= Aim of the task =
Take the line with "X94886000Y-72388000D03*" as the first line and the last line of the data as the final one. Write out those lines exactly, and no others.

= Material supplied =
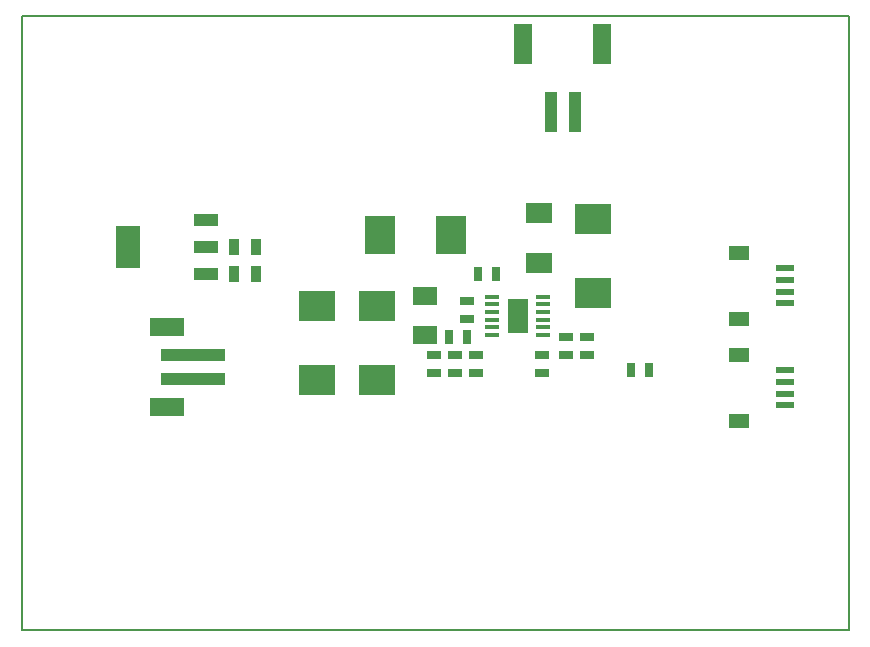
<source format=gbp>
G04 #@! TF.GenerationSoftware,KiCad,Pcbnew,(5.1.5-0-10_14)*
G04 #@! TF.CreationDate,2020-05-24T14:41:35+12:00*
G04 #@! TF.ProjectId,power-board,706f7765-722d-4626-9f61-72642e6b6963,C*
G04 #@! TF.SameCoordinates,Original*
G04 #@! TF.FileFunction,Paste,Bot*
G04 #@! TF.FilePolarity,Positive*
%FSLAX46Y46*%
G04 Gerber Fmt 4.6, Leading zero omitted, Abs format (unit mm)*
G04 Created by KiCad (PCBNEW (5.1.5-0-10_14)) date 2020-05-24 14:41:35*
%MOMM*%
%LPD*%
G04 APERTURE LIST*
%ADD10C,0.200000*%
%ADD11R,1.500000X3.400000*%
%ADD12R,1.000000X3.500000*%
%ADD13R,2.500000X3.250000*%
%ADD14R,3.000000X1.600000*%
%ADD15R,5.500000X1.000000*%
%ADD16R,2.032000X1.016000*%
%ADD17R,2.032000X3.657600*%
%ADD18R,2.199640X1.800000*%
%ADD19R,1.651000X2.845000*%
%ADD20R,1.270000X0.381000*%
%ADD21R,1.800000X1.200000*%
%ADD22R,1.500000X0.600000*%
%ADD23R,2.032000X1.524000*%
%ADD24R,0.889000X1.397000*%
%ADD25R,1.143000X0.635000*%
%ADD26R,0.635000X1.143000*%
%ADD27R,3.100000X2.600000*%
G04 APERTURE END LIST*
D10*
X111800000Y-94400000D02*
X111800000Y-42400000D01*
X41800000Y-42400000D02*
X41800000Y-94400000D01*
X111800000Y-42400000D02*
X41800000Y-42400000D01*
X41800000Y-94400000D02*
X111800000Y-94400000D01*
D11*
X84250000Y-44740000D03*
X90950000Y-44740000D03*
D12*
X88600000Y-50490000D03*
X86600000Y-50490000D03*
D13*
X78160000Y-60900000D03*
X72160000Y-60900000D03*
D14*
X54070000Y-75476000D03*
X54070000Y-68676000D03*
D15*
X56320000Y-71076000D03*
X56320000Y-73076000D03*
D16*
X57380000Y-59630000D03*
X57380000Y-64202000D03*
X57380000Y-61916000D03*
D17*
X50776000Y-61916000D03*
D18*
X85574000Y-63254000D03*
X85574000Y-59054000D03*
D19*
X83796000Y-67758000D03*
D20*
X81637000Y-66782640D03*
X81637000Y-67432880D03*
X81637000Y-68083120D03*
X81637000Y-68733360D03*
X85955000Y-68733360D03*
X85955000Y-68083120D03*
X85955000Y-67432880D03*
X85955000Y-66782640D03*
X81637000Y-69383360D03*
X81637000Y-66132640D03*
X85955000Y-66132640D03*
X85955000Y-69383360D03*
D21*
X102502000Y-68018000D03*
X102502000Y-62418000D03*
D22*
X106402000Y-63718000D03*
X106402000Y-66718000D03*
X106402000Y-65718000D03*
X106402000Y-64718000D03*
D21*
X102502000Y-76654000D03*
X102502000Y-71054000D03*
D22*
X106402000Y-72354000D03*
X106402000Y-75354000D03*
X106402000Y-74354000D03*
X106402000Y-73354000D03*
D23*
X75922000Y-69409000D03*
X75922000Y-66107000D03*
D24*
X61634500Y-61916000D03*
X59729500Y-61916000D03*
X61634500Y-64202000D03*
X59729500Y-64202000D03*
D25*
X85828000Y-71060000D03*
X85828000Y-72584000D03*
X89638000Y-71060000D03*
X89638000Y-69536000D03*
X87860000Y-71060000D03*
X87860000Y-69536000D03*
X80240000Y-71060000D03*
X80240000Y-72584000D03*
X76684000Y-71060000D03*
X76684000Y-72584000D03*
D26*
X79478000Y-69536000D03*
X77954000Y-69536000D03*
D25*
X78462000Y-71060000D03*
X78462000Y-72584000D03*
D27*
X71858000Y-66894000D03*
X71858000Y-73194000D03*
X66778000Y-66894000D03*
X66778000Y-73194000D03*
X90146000Y-65828000D03*
X90146000Y-59528000D03*
D26*
X94886000Y-72388000D03*
X93362000Y-72388000D03*
X80408000Y-64260000D03*
X81932000Y-64260000D03*
D25*
X79478000Y-66488000D03*
X79478000Y-68012000D03*
M02*

</source>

= Response below =
X94886000Y-72388000D03*
X93362000Y-72388000D03*
X80408000Y-64260000D03*
X81932000Y-64260000D03*
D25*
X79478000Y-66488000D03*
X79478000Y-68012000D03*
M02*

</source>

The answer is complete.